# New Copperhead Road



## wvdawg (May 2, 2021)

My son and I walked up on these guys on a logging trail Friday while hunting.


----------



## Ruger#3 (May 2, 2021)

Dang, look how well they blend into the leaf litter.
Glad yall spotted them.


----------



## Redbow (May 2, 2021)

Yep, and I think they might be making little Copperheads. A novice in the woods most likely would have never seen those Snakes and stepped right on or very near them. It kinda takes a trained eye to the forest and fields to spot them and they know how to camouflage with the terrain.


----------



## Nicodemus (May 2, 2021)

Two pretty colored up snakes.


----------



## pjciii (May 2, 2021)

Looks to me they didn't want to be bothered. I think they was having a snake version of a good time.


----------



## Mexican Squealer (May 2, 2021)

Very cool to see those two color phases together.


----------



## wvdawg (May 2, 2021)

Nudged them with the end of my shotgun barrel a few times and they were very slow to move away!


----------



## Silver Britches (May 3, 2021)

Good pics. Glad you saw them before getting too close to them. I watched 2 rat snakes in my yard a few days ago, wrapping around one another. They paid me no mind.


----------



## TJay (May 4, 2021)

Yeah that would be a really bad day to get popped by two copperheads!


----------



## Thunder Head (May 4, 2021)

Man the tan patches on the lighter one. Match the color of some of those leaves perfectly.


----------



## longrangedog (May 4, 2021)

I dispatch all poisonous snakes that I see in a place that I frequent. I or a member of my family or a friend might not be lucky enough to see them in time on the next visit.


----------



## carver (May 4, 2021)

Great find Dennis,but did ya'll kill any turkeys


----------



## Ray357 (May 4, 2021)

longrangedog said:


> I dispatch all poisonous snakes that I see in a place that I frequent. I or a member of my family or a friend might not be lucky enough to see them in time on the next visit.
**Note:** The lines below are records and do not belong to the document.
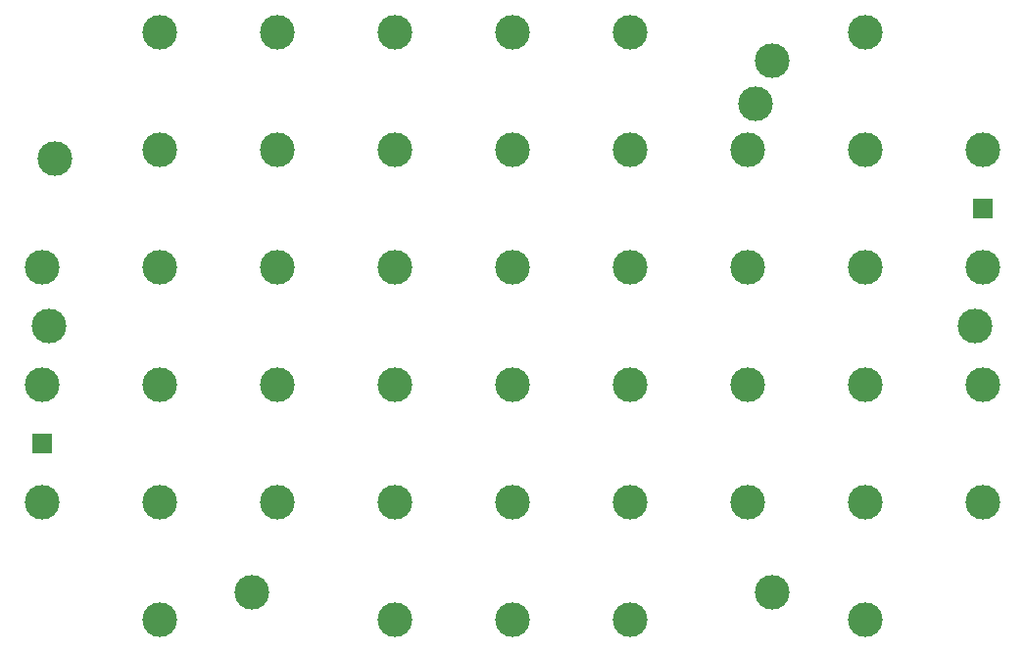
<source format=gbr>
%TF.GenerationSoftware,KiCad,Pcbnew,6.0.7-f9a2dced07~116~ubuntu20.04.1*%
%TF.CreationDate,2022-09-28T21:06:17-05:00*%
%TF.ProjectId,a06,6130362e-6b69-4636-9164-5f7063625858,rev?*%
%TF.SameCoordinates,Original*%
%TF.FileFunction,Soldermask,Bot*%
%TF.FilePolarity,Negative*%
%FSLAX46Y46*%
G04 Gerber Fmt 4.6, Leading zero omitted, Abs format (unit mm)*
G04 Created by KiCad (PCBNEW 6.0.7-f9a2dced07~116~ubuntu20.04.1) date 2022-09-28 21:06:17*
%MOMM*%
%LPD*%
G01*
G04 APERTURE LIST*
%ADD10C,3.000000*%
%ADD11R,1.700000X1.700000*%
G04 APERTURE END LIST*
D10*
%TO.C,REF\u002A\u002A18*%
X104360000Y-123920000D03*
%TD*%
%TO.C,REF\u002A\u002A24*%
X165320000Y-123920000D03*
%TD*%
%TO.C,REF\u002A\u002A21*%
X134840000Y-123920000D03*
%TD*%
%TO.C,REF\u002A\u002A37*%
X114520000Y-144240000D03*
%TD*%
%TO.C,REF\u002A\u002A15*%
X165320000Y-113760000D03*
%TD*%
%TO.C,REF\u002A\u002A50*%
X155160000Y-154400000D03*
%TD*%
%TO.C,REF\u002A\u002A44*%
X185640000Y-144240000D03*
%TD*%
%TO.C,REF\u002A\u002A29*%
X124680000Y-134080000D03*
%TD*%
%TO.C,REF\u002A\u002A28*%
X114520000Y-134080000D03*
%TD*%
%TO.C,REF\u002A\u002A36*%
X104360000Y-144240000D03*
%TD*%
%TO.C,REF\u002A\u002A23*%
X155160000Y-123920000D03*
%TD*%
%TO.C,REF\u002A\u002A*%
X167500000Y-106000000D03*
%TD*%
D11*
%TO.C,J2*%
X104360000Y-139160000D03*
%TD*%
D10*
%TO.C,REF\u002A\u002A3*%
X134840000Y-103600000D03*
%TD*%
%TO.C,REF\u002A\u002A34*%
X175480000Y-134080000D03*
%TD*%
%TO.C,REF\u002A\u002A48*%
X134840000Y-154400000D03*
%TD*%
%TO.C,REF\u002A\u002A30*%
X134840000Y-134080000D03*
%TD*%
%TO.C,REF\u002A\u002A*%
X105000000Y-129000000D03*
%TD*%
%TO.C,REF\u002A\u002A16*%
X175480000Y-113760000D03*
%TD*%
%TO.C,REF\u002A\u002A*%
X185000000Y-129000000D03*
%TD*%
%TO.C,REF\u002A\u002A12*%
X134840000Y-113760000D03*
%TD*%
%TO.C,REF\u002A\u002A2*%
X124680000Y-103600000D03*
%TD*%
%TO.C,REF\u002A\u002A22*%
X145000000Y-123920000D03*
%TD*%
%TO.C,REF\u002A\u002A5*%
X155160000Y-103600000D03*
%TD*%
%TO.C,REF\u002A\u002A43*%
X175480000Y-144240000D03*
%TD*%
%TO.C,REF\u002A\u002A11*%
X124680000Y-113760000D03*
%TD*%
%TO.C,REF\u002A\u002A4*%
X145000000Y-103600000D03*
%TD*%
%TO.C,REF\u002A\u002A20*%
X124680000Y-123920000D03*
%TD*%
%TO.C,REF\u002A\u002A49*%
X145000000Y-154400000D03*
%TD*%
%TO.C,REF\u002A\u002A52*%
X175480000Y-154400000D03*
%TD*%
%TO.C,REF\u002A\u002A31*%
X145000000Y-134080000D03*
%TD*%
%TO.C,REF\u002A\u002A27*%
X104360000Y-134080000D03*
%TD*%
%TO.C,REF\u002A\u002A35*%
X185640000Y-134080000D03*
%TD*%
%TO.C,REF\u002A\u002A17*%
X185640000Y-113760000D03*
%TD*%
%TO.C,REF\u002A\u002A41*%
X155160000Y-144240000D03*
%TD*%
%TO.C,REF\u002A\u002A*%
X166000000Y-109750000D03*
%TD*%
%TO.C,REF\u002A\u002A*%
X167500000Y-152000000D03*
%TD*%
%TO.C,REF\u002A\u002A33*%
X165320000Y-134080000D03*
%TD*%
%TO.C,REF\u002A\u002A19*%
X114520000Y-123920000D03*
%TD*%
%TO.C,REF\u002A\u002A26*%
X185640000Y-123920000D03*
%TD*%
%TO.C,REF\u002A\u002A40*%
X145000000Y-144240000D03*
%TD*%
%TO.C,REF\u002A\u002A1*%
X114520000Y-103600000D03*
%TD*%
%TO.C,REF\u002A\u002A13*%
X145000000Y-113760000D03*
%TD*%
%TO.C,REF\u002A\u002A*%
X105500000Y-114500000D03*
%TD*%
%TO.C,REF\u002A\u002A14*%
X155160000Y-113760000D03*
%TD*%
D11*
%TO.C,J1*%
X185640000Y-118840000D03*
%TD*%
D10*
%TO.C,REF\u002A\u002A46*%
X114520000Y-154400000D03*
%TD*%
%TO.C,REF\u002A\u002A25*%
X175480000Y-123920000D03*
%TD*%
%TO.C,REF\u002A\u002A38*%
X124680000Y-144240000D03*
%TD*%
%TO.C,REF\u002A\u002A*%
X122500000Y-152000000D03*
%TD*%
%TO.C,REF\u002A\u002A10*%
X114520000Y-113760000D03*
%TD*%
%TO.C,REF\u002A\u002A42*%
X165320000Y-144240000D03*
%TD*%
%TO.C,REF\u002A\u002A39*%
X134840000Y-144240000D03*
%TD*%
%TO.C,REF\u002A\u002A32*%
X155160000Y-134080000D03*
%TD*%
%TO.C,REF\u002A\u002A7*%
X175480000Y-103600000D03*
%TD*%
M02*

</source>
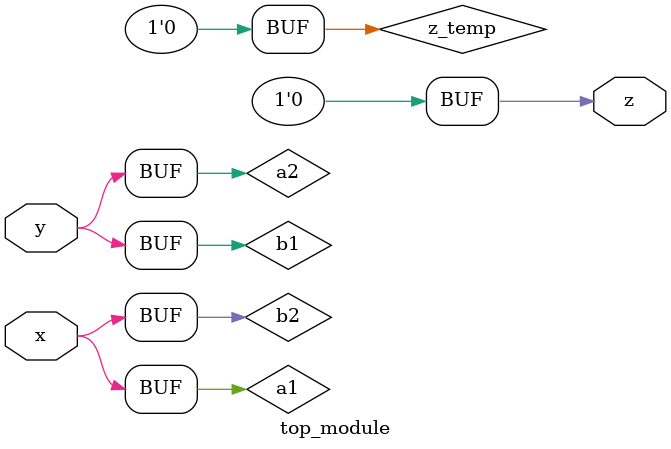
<source format=sv>
module top_module(
    input wire x,
    input wire y,
    output wire z
);

    // First gate
    wire a1, b1;
    assign a1 = x;
    assign b1 = y;
    
    // Second gate
    wire a2, b2;
    assign a2 = y;
    assign b2 = x;
    
    // Third gate
    wire z_temp;
    assign z_temp = a1 & ~b2;
    assign z = z_temp;

endmodule

</source>
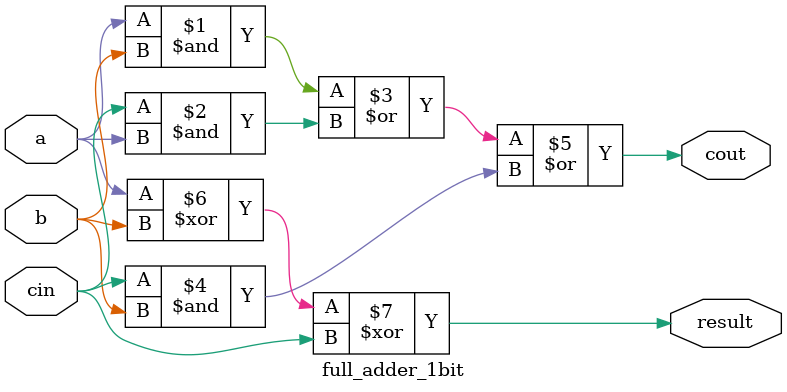
<source format=sv>
module full_adder_1bit(a,b,result,cin,cout);
input a,b,cin;
output result;
output cout;
assign cout = (a&b) | (cin&a) | (cin&b);
assign result = a^b^cin;
endmodule
</source>
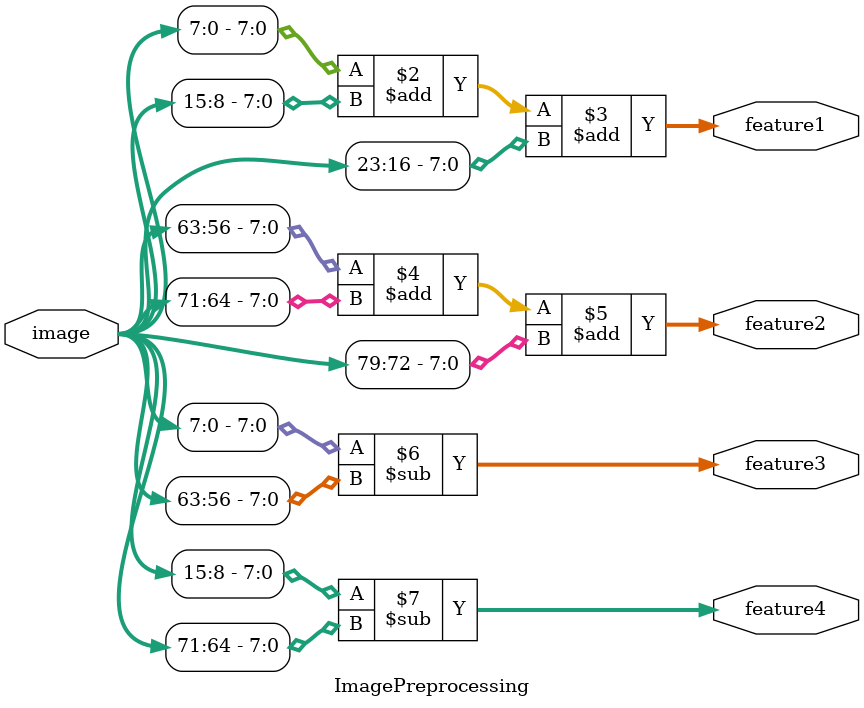
<source format=sv>
`timescale 1ns / 1ps


module ImagePreprocessing (
    input logic [511:0] image,            
    output logic signed [7:0] feature1,
    output logic signed [7:0] feature2,
    output logic signed [7:0] feature3,
    output logic signed [7:0] feature4
);

    always_comb begin
        feature1 = image[7:0] + image[15:8] + image[23:16];        
        feature2 = image[63:56] + image[71:64] + image[79:72];      
        feature3 = image[7:0] - image[63:56];                       
        feature4 = image[15:8] - image[71:64];                      
    end

endmodule

</source>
Me too. Only good Venemous snake is a dead one.


----------



## wvdawg (May 4, 2021)

carver said:


> Great find Dennis,but did ya'll kill any turkeys



None recently - did get in tight - about 60 yards - on one Friday morning, but he flew down and went the other way to another one gobbling about 100 yards or more from us.  First gobble I had heard in weeks!


----------



## carver (May 5, 2021)

Not seeing the turkey's in the fields like I usually do up here


----------



## wvdawg (May 5, 2021)

Yes - it has been a quiet season for us!


----------



## Philnlucky (Jun 2, 2021)

wvdawg said:


> Yes - it has been a quiet season for us!


Here too. Strange year.......


----------